Still McCabe said nothing. Just waited for the other shoe to drop.
She turned back to the mirror and began rubbing in cream again. ‘The wedding will be at Peter’s house in East Hampton as soon as the divorce is finalized,’ she said, speaking again to his reflected image.
That wasn’t the shoe he was waiting for. ‘What about Casey?’ he finally asked.
‘Casey?’
‘Yes. You remember Casey? Our daughter? The one who hopefully is asleep on the other side of that wall. What about her?’
Sandy ignored the sarcasm. ‘She’ll be staying here,’ she said. ‘With you.’ She finally turned and looked at him instead of his image in the mirror. ‘I expect you’ll be happy about that. She was the only one of us you ever cared about anyway.’
That wasn’t entirely true. He had loved Sandy once. Though he couldn’t remember exactly why.
‘You won’t seek custody?’ he asked.
‘No, McCabe, I won’t seek custody. You’ll have your little princess all to yourself. Peter has no interest in raising other people’s children.’
Other people’s children? It was the casualness of the delivery as much as the phrase itself that enraged him. The tossing off of a bit of debris from a life she no longer wanted. Nothing more. McCabe looked at her image in the mirror and realized he had never hated anything as much as he hated Sandy at that moment. He thought about shooting her. It would have been easy enough. His holster and gun were only a few feet away, draped over the chair in the corner along with his clothes. Then he thought about hitting her. How satisfying it would be to feel his fist connect with the middle of her face. Feel her familiar flesh and bone give way, her nose break, her blood spurt out. He closed his eyes. Forced the thoughts of violence away. Sometimes in dreams those feelings had come back, and in dreams he’d often played them out. But that night, five years ago in the apartment on West Seventy-first Street, thanks, perhaps, to his love for Casey, he managed to hold them in check.

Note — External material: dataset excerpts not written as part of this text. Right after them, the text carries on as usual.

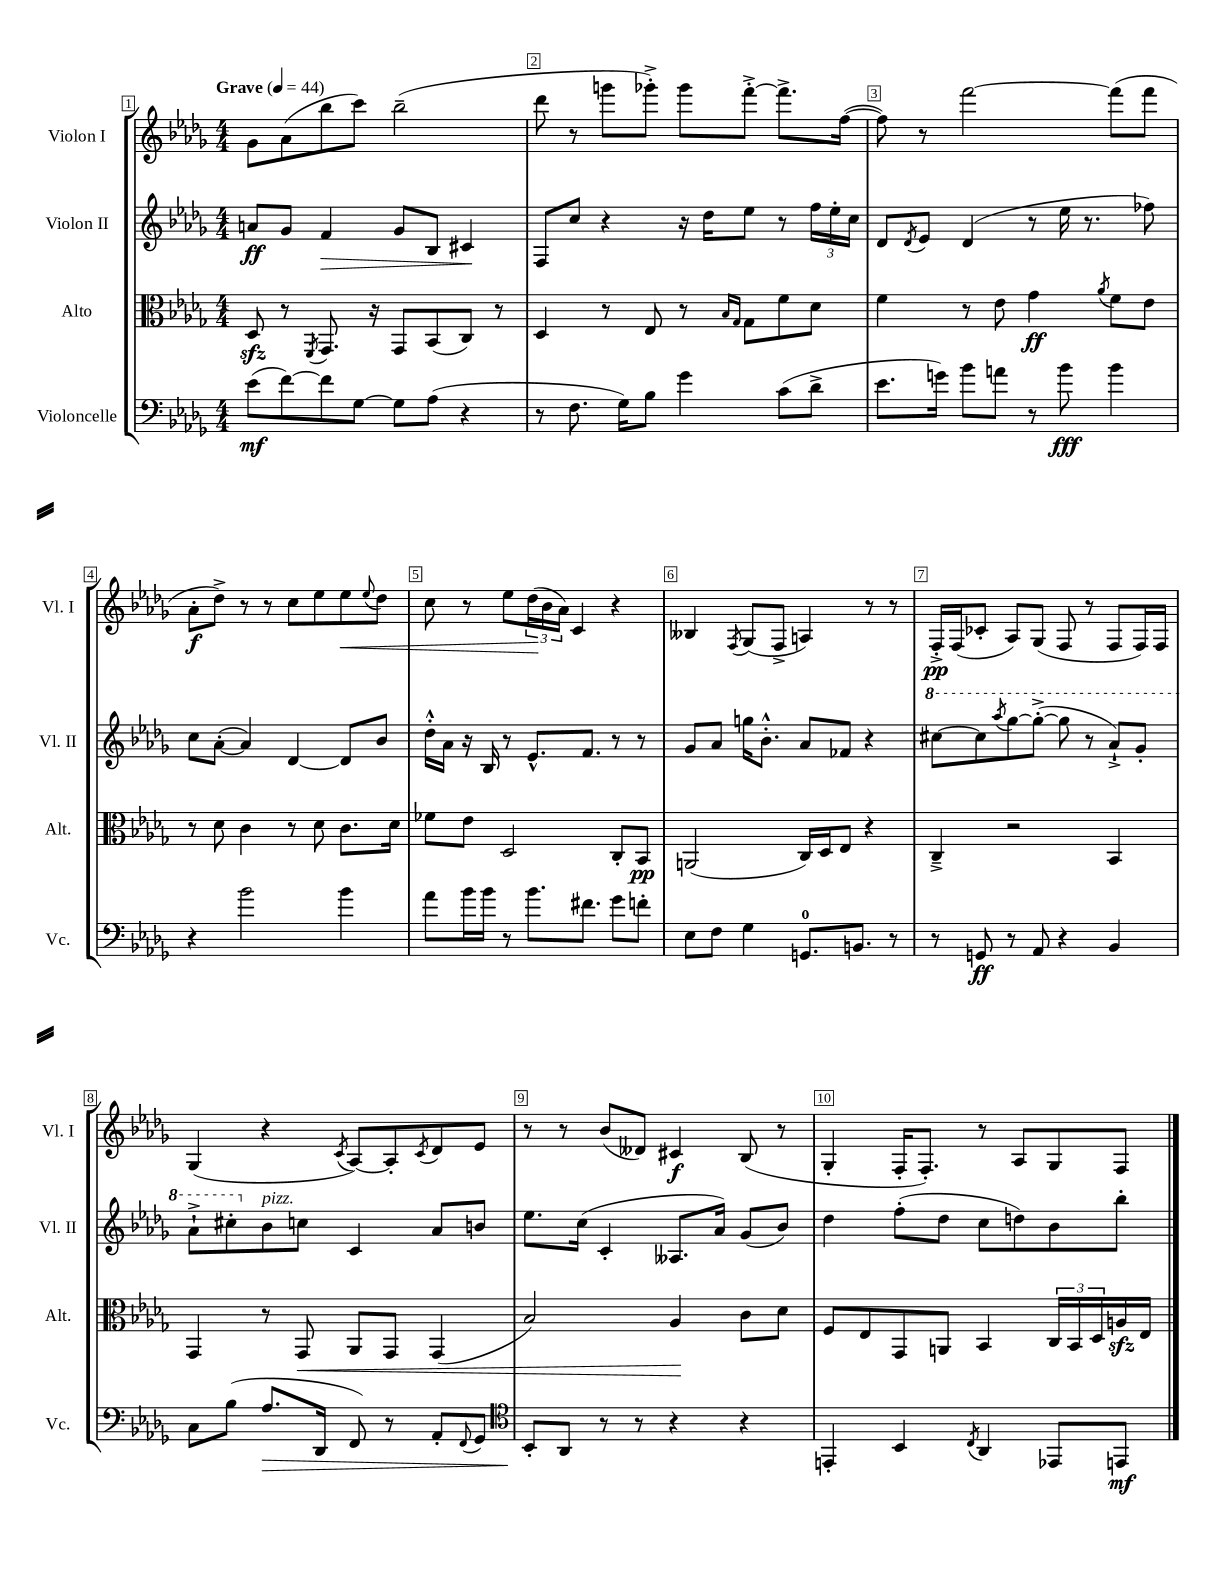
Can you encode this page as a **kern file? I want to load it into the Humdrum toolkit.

**kern	**dynam	**kern	**dynam	**kern	**dynam	**kern	**dynam
*part4	*part4	*part3	*part3	*part2	*part2	*part1	*part1
*staff4	*staff4	*staff3	*staff3	*staff2	*staff2	*staff1	*staff1
*I"Violoncelle	*	*I"Alto	*	*I"Violon II	*	*I"Violon I	*
*I'Vc.	*	*I'Alt.	*	*I'Vl. II	*	*I'Vl. I	*
*clefF4	*	*clefC3	*	*clefG2	*	*clefG2	*
*k[b-e-a-d-g-]	*	*k[b-e-a-d-g-]	*	*k[b-e-a-d-g-]	*	*k[b-e-a-d-g-]	*
*M4/4	*	*M4/4	*	*M4/4	*	*M4/4	*
*MM44	*	*MM44	*	*MM44	*	*MM44	*
=1	=1	=1	=1	=1	=1	=1	=1
!	!	!	!	!	!	!LO:TX:a:B:t=Grave	!
(8e-\L	mf	8D-zz/	.	8an/L	ff	8g-\L	.
[8f\)	.	8r	.	8g-/J	.	(8a-\	.
.	.	8qFF/	.	.	.	.	.
!	!	!	!	!	!LO:HP:b	!	!
8f\]	.	8.GG-/	.	4f/	>	8bb-\	.
[8G-\J	.	.	.	.	.	8ccc\J)	.
.	.	16r	.	.	.	.	.
8G-\L]	.	8GG-/L	.	8g-/L	.	(2bb-~\	.
(8A-\J	.	(8BB-/	.	8B-/J	.	.	.
4r	.	8C/J)	.	4c#X/	.	.	.
.	.	8r	.	.	.	.	.
.	.	.	.	.	]	.	.
=2	=2	=2	=2	=2	=2	=2	=2
8r	.	4D-/	.	8F/L	.	8ddd-\	.
8.F\	.	.	.	8cc/J	.	8r	.
.	.	8r	.	4r	.	8gggn\L	.
16G-\KL)	.	.	.	.	.	.	.
8B-\J	.	8E-/	.	.	.	8ggg-X'^\J)	.
4g-\	.	8r	.	16r	.	8ggg-\L	.
.	.	.	.	16dd-\KL	.	.	.
.	.	16qqB-/LL	.	.	.	.	.
.	.	16qqG-/JJ	.	.	.	.	.
.	.	8G-\L	.	8ee-\J	.	[8fff'^\J	.
(8c\L	.	8f\	.	8r	.	8.fff^\L]	.
8d-^\J	.	8d-\J	.	24ff\LL	.	.	.
.	.	.	.	24ee-'\	.	.	.
.	.	.	.	.	.	([16ff\Jk	.
.	.	.	.	24cc\JJ	.	.	.
=3	=3	=3	=3	=3	=3	=3	=3
8.e-\L	.	4f\	.	8d-/L	.	8ff\])	.
.	.	.	.	8qd-/	.	.	.
.	.	.	.	8e-/J	.	8r	.
16gn\Jk)	.	.	.	.	.	.	.
8b-\L	.	8r	.	(4d-/	.	[2fff\	.
8an\J	.	8e-\	.	.	.	.	.
8r	.	4g-\	ff	8r	.	.	.
8b-\	fff	.	.	16ee-\	.	.	.
.	.	.	.	8.r	.	.	.
.	.	8qa-/	.	.	.	.	.
4b-\	.	8f\L	.	.	.	(8fff\L]	.
.	.	8e-\J	.	8ff-X\)	.	8fff\J	.
!!LO:LB:g=z
=4	=4	=4	=4	=4	=4	=4	=4
4r	.	8r	.	8cc\L	.	8a-'\L	f
.	.	8d-\	.	([8a-'\J	.	8dd-^\J)	.
2b-\	.	4c\	.	4a-/])	.	8r	.
.	.	.	.	.	.	8r	.
.	.	8r	.	[4d-/	.	8cc\L	.
.	.	8d-\	.	.	.	8ee-\	.
!	!	!	!	!	!	!	!LO:HP:b
4b-\	.	8.c\L	.	8d-/L]	.	8ee-\	<
.	.	.	.	.	.	8qqee-/	.
.	.	.	.	8b-/J	.	8dd-\J	.
.	.	16d-\Jk	.	.	.	.	.
=5	=5	=5	=5	=5	=5	=5	=5
8a-\L	.	8f-X\L	.	16dd-'^^\LL	.	8cc\	.
.	.	.	.	16a-\JJ	.	.	.
16b-\L	.	8e-\J	.	16r	.	8r	.
16b-\JJ	.	.	.	16B-/	.	.	.
8r	.	2D-/	.	8r	.	8ee-\L	.
8.b-\L	.	.	.	8.e-^^/L	.	(24dd-\L	.
.	.	.	.	.	.	24b-\	[
.	.	.	.	.	.	24a-\JJ)	.
.	.	.	.	.	.	4c/	.
8.f#X\J	.	.	.	8.f/J	.	.	.
8g-\L	.	8C'/L	.	8r	.	4r	.
8fn'\J	.	8BB-/J	pp	8r	.	.	.
=6	=6	=6	=6	=6	=6	=6	=6
8E-\L	.	(2AAn/	.	8g-/L	.	4B--X/	.
8F\J	.	.	.	8a-/J	.	.	.
.	.	.	.	.	.	8qF/	.
4G-\	.	.	.	16ggn\KL	.	(8G-/L	.
.	.	.	.	8.b-'^^\J	.	.	.
.	.	.	.	.	.	8F^/J	.
8.GGn/L	.	16C/LL)	.	8a-/L	.	4An/)	.
.	.	16D-/J	.	.	.	.	.
.	.	8E-/J	.	8f-X/J	.	.	.
8.BBn/J	.	.	.	.	.	.	.
.	.	4r	.	4r	.	8r	.
8r	.	.	.	.	.	8r	.
=7	=7	=7	=7	=7	=7	=7	=7
*	*	*	*	*8va	*	*	*
8r	.	4C~^/	.	[8ccc#X\L	.	16F'^/LL	pp
.	.	.	.	.	.	(16F/J	.
8GGn/	ff	.	.	8ccc#\]	.	8c-X'/J	.
.	.	.	.	8qaaa-/	.	.	.
8r	.	2r	.	[8ggg-\	.	8A-/L)	.
8AA-/	.	.	.	(8ggg-'^\J_	.	(8G-/J	.
4r	.	.	.	8ggg-\]	.	8F/	.
.	.	.	.	8r	.	8r	.
4BB-/	.	4BB-/	.	8aa-`^/L)	.	8F/L	.
.	.	.	.	8gg-'/J	.	16F/L)	.
.	.	.	.	.	.	16F/JJ	.
!!LO:LB:g=z
=8	=8	=8	=8	=8	=8	=8	=8
8C\L	.	4GG-/	.	8aa-`^\L	.	(4G-/	.
(8B-\J	.	.	.	8ccc#X'\	.	.	.
!	!LO:HP:b	!	!	!	!	!	!
*	*	*	*	*X8va	*	*	*
!	!	!	!	!LO:TX:a:i:t=pizz.	!	!	!
8.A-/L	>	8r	.	8b-\	.	4r	.
!	!	!	!LO:HP:b	!	!	!	!
.	.	8GG-/	<	8ccn\J	.	.	.
16DD-/Jk	.	.	.	.	.	.	.
.	.	.	.	.	.	8qc/	.
8FF/)	.	8AA-/L	.	4c/	.	[8A-/L)	.
8r	.	8GG-/J	.	.	.	8A-'/]	.
.	.	.	.	.	.	8qc/	.
8AA-'/L	.	(4GG-/	.	8a-/L	.	8d-/	.
8qqFF/	.	.	.	.	.	.	.
8GG-/J	.	.	.	8bn/J	.	8e-/J	.
=9	=9	=9	=9	=9	=9	=9	=9
*clefC4	*	*	*	*	*	*	*
8BB-'/L	.	2B-/)	.	8.ee-\L	.	8r	.
8AA-/J	]	.	.	.	.	8r	.
.	.	.	.	(16cc\Jk	.	.	.
8r	.	.	.	4c'/	.	(8b-/L	.
8r	.	.	.	.	.	8d--X/J)	.
4r	.	4A-/	.	8.A--X/L	.	4c#X/	f
.	.	.	.	16a-/Jk)	.	.	.
4r	.	8c\L	[	(8g-/L	.	(8B-/	.
.	.	8d-\J	.	8b-/J)	.	8r	.
=10	=10	=10	=10	=10	=10	=10	=10
4EEn'/	.	8F/L	.	4dd-\	.	4G-'/	.
.	.	8E-/	.	.	.	.	.
4BB-/	.	8GG-/	.	(8ff'\L	.	16F'/KL	.
.	.	.	.	.	.	8.F'/J)	.
.	.	8AAn/J	.	8dd-\J	.	.	.
8qC/	.	.	.	.	.	.	.
4AA-/	.	4BB-/	.	8cc\L	.	8r	.
.	.	.	.	8ddn\)	.	8A-/L	.
8EE-X/L	.	24C/LL	.	8b-\	.	8G-/	.
.	.	24BB-/	.	.	.	.	.
.	.	24D-/	.	.	.	.	.
8EEn/J	mf	16Anzz/	.	8bb-'\J	.	8F/J	.
.	.	16E-/JJ	.	.	.	.	.
==	==	==	==	==	==	==	==
*-	*-	*-	*-	*-	*-	*-	*-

‘I’ll be moving to Peter’s place in the morning after Casey’s left for school,’ she said, her tone again matter-of-fact.
‘I don’t think so,’ he said, his voice flat and angry.
‘Oh, yes,’ she said, her eyebrows going up as she spoke to emphasize the certainty of the thing. ‘It’s all arranged.’

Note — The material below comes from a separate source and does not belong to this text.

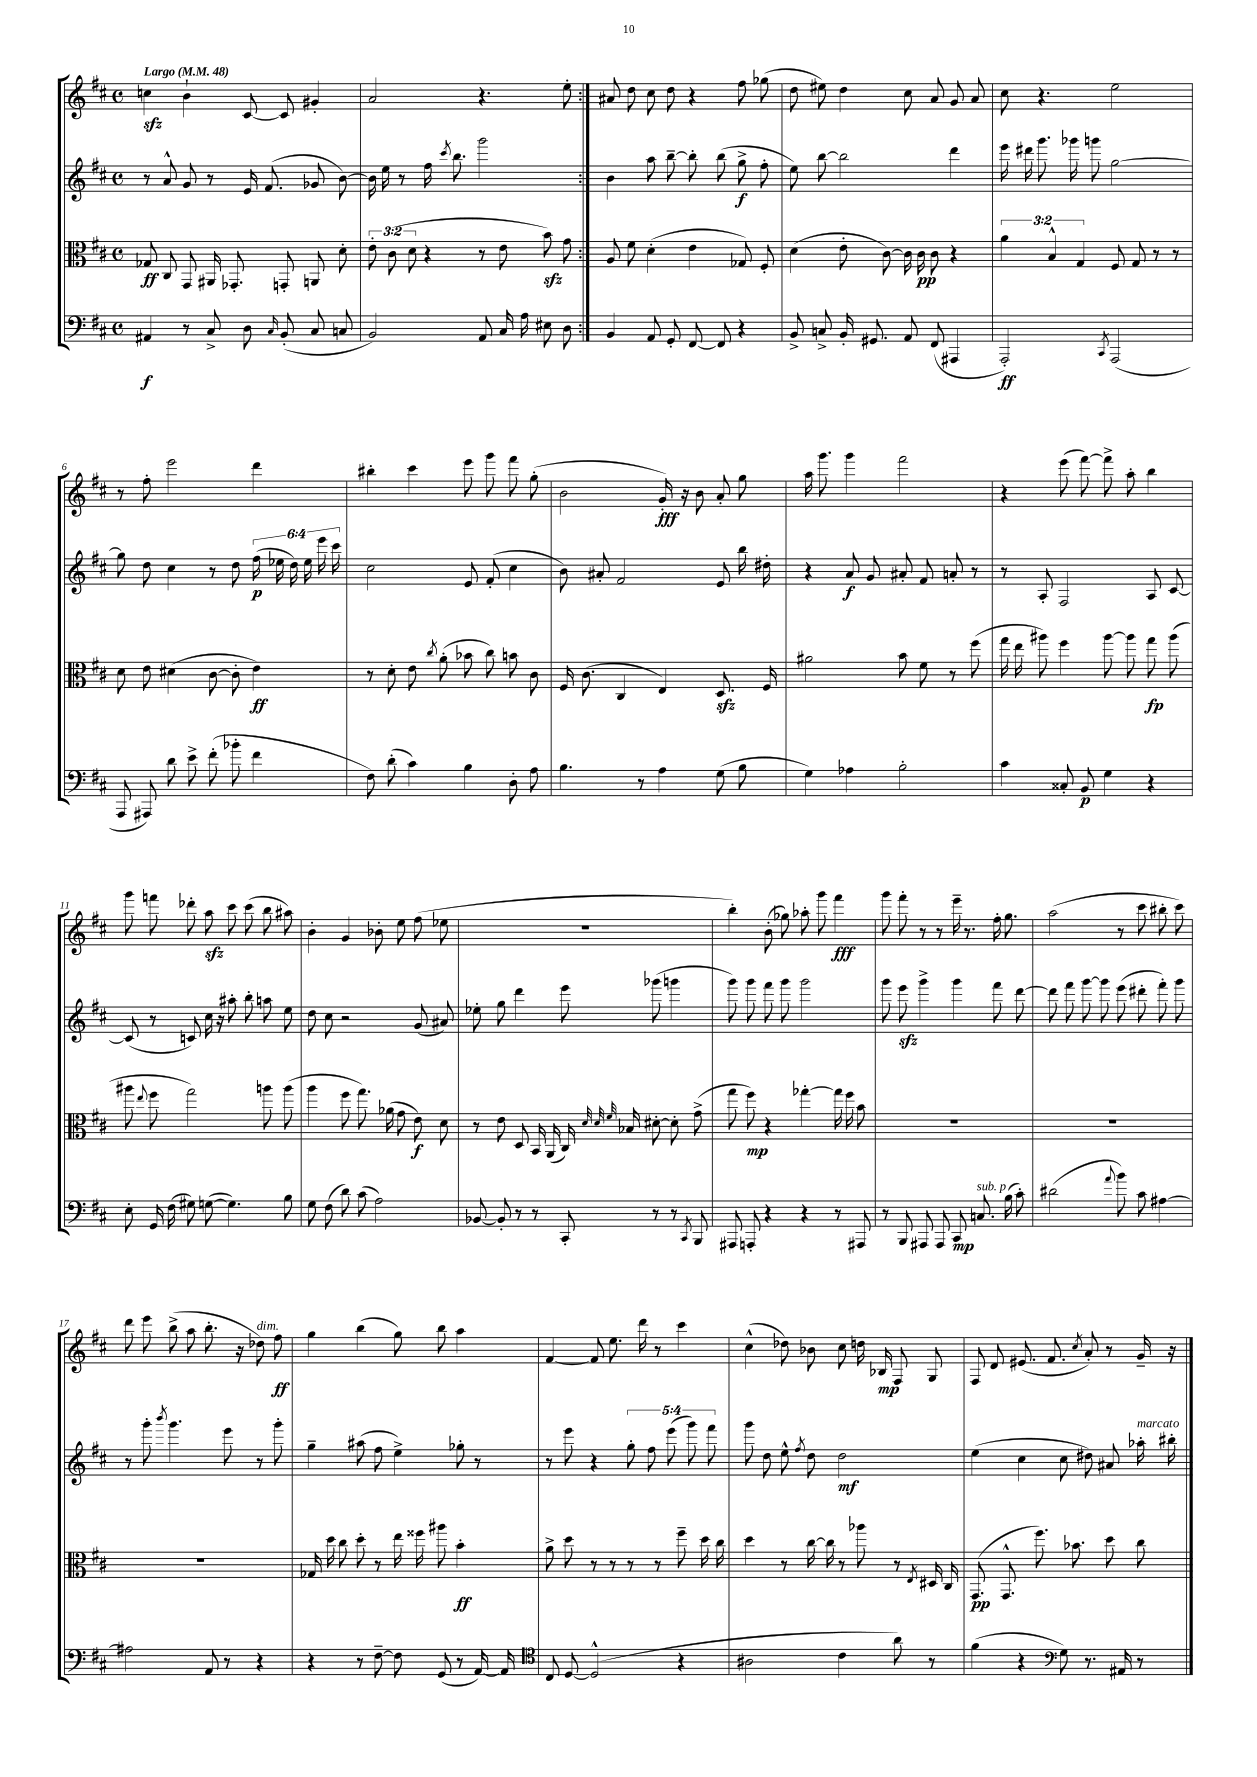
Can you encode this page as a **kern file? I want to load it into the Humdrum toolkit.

He pulled on a pair of boxers and walked over to her dressing table. ‘No,’ he said, ‘what is arranged is that you have exactly five minutes to get yourself dressed and out of this apartment.’ To emphasize the point he reached across the table and swept all the lotions and creams and tubes of mascara onto the floor with a single swing of his arm.
He saw doubt and, for the first time, maybe a little fear showing on her face.
‘You’d better get moving,’ he said. ‘You’re down to four and a half minutes. If you’re not out of here by then, I’ll toss your naked ass out on the sidewalk and you can walk to Ingram’s just the way you are.’
She pulled on a T-shirt, a pair of jeans, and some flip-flops and made it to the elevator just before her time ran out.